• Prekshi Singhal

IFRS (International Financial Reporting Standards)

What is IFRS and it's objective?

IFRS refers to the International Financial Reporting Standards which are issued and maintained by the London-based organization- International Accounting Standards Board (IASB).

It is currently the required framework in more than 120 countries. The main objective of IFRS is to ensure consistency, transparency, and comparability of financial statements all around the world.

It basically comprises accounting rules which determine how various transactions and other accounting events are to be reported in the financial statements of the companies. Along with that, it aims at promoting the use of detailed standards.

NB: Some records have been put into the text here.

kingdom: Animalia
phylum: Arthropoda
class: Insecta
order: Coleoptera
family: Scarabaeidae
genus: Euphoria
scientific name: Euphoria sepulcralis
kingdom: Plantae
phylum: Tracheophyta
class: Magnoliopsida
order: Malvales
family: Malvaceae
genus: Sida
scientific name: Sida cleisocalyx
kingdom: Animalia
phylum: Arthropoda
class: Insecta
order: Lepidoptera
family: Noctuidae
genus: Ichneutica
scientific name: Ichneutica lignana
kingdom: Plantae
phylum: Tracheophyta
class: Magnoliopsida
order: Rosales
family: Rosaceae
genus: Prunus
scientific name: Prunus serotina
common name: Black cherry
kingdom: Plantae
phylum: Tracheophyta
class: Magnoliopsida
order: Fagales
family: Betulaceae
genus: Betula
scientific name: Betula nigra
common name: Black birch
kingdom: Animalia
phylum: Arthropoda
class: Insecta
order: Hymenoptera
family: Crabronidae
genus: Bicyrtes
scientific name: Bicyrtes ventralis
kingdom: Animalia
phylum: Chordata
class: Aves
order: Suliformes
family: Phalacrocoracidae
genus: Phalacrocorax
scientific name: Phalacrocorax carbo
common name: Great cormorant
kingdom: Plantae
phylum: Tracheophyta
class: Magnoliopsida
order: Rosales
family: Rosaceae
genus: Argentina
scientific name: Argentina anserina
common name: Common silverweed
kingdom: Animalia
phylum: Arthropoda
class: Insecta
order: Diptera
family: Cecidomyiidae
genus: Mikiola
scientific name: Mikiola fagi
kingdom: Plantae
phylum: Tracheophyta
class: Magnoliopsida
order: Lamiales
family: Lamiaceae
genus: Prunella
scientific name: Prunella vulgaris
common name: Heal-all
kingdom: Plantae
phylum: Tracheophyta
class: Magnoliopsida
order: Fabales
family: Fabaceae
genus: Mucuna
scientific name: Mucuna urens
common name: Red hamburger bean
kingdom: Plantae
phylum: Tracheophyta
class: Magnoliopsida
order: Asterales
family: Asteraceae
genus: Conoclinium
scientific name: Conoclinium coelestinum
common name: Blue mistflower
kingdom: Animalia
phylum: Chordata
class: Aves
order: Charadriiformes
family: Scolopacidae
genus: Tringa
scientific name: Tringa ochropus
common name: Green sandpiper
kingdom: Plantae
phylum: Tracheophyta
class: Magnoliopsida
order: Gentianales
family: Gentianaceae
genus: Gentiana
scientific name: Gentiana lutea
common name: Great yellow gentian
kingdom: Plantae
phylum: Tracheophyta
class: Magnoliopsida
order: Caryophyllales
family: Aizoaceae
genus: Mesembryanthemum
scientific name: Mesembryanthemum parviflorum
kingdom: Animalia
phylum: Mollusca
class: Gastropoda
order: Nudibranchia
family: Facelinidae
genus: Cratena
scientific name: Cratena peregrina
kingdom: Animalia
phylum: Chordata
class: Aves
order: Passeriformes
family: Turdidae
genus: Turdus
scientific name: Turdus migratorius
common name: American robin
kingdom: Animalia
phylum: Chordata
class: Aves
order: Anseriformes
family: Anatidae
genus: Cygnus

What are advantages in getting converted to IFRS?

The main advantages of getting converted into IFRS are as follows:

  • Using the IFRS, companies can report their financial statements on the same basis as their foreign competitors hence, making comparisons easier.

  • It is useful for companies having subsidiaries in other countries that permit IFRS reporting and hence, help in maintaining a standard company-wide. Apart from this, Companies that are subsidiaries of foreign companies or may have foreign investors may also be required to report as per IFRS for ease of comparisons.

  • In order to draw foreign investment, the companies are again required to report in IFRS.

What are the disadvantages in getting converted to IFRS?

The main criticism that is faced by IFRS is its comparison with GAAP.

GAAP is the short form of Generally Accepted Accounting Principles which are used as accounting standards in the United States.

IFRS has fewer rules when compared to GAAP, it focuses on more of the general principles than GAAP; making IFRS easier to report and understand.

Thus, the concern that a certain level of quality might be lost in accepting IFRS completely is a major disadvantage. Apart from that, companies with workings based entirely in the US resist the adoption of IFRS as their market does not have any incentive for accepting IFRS financial statements.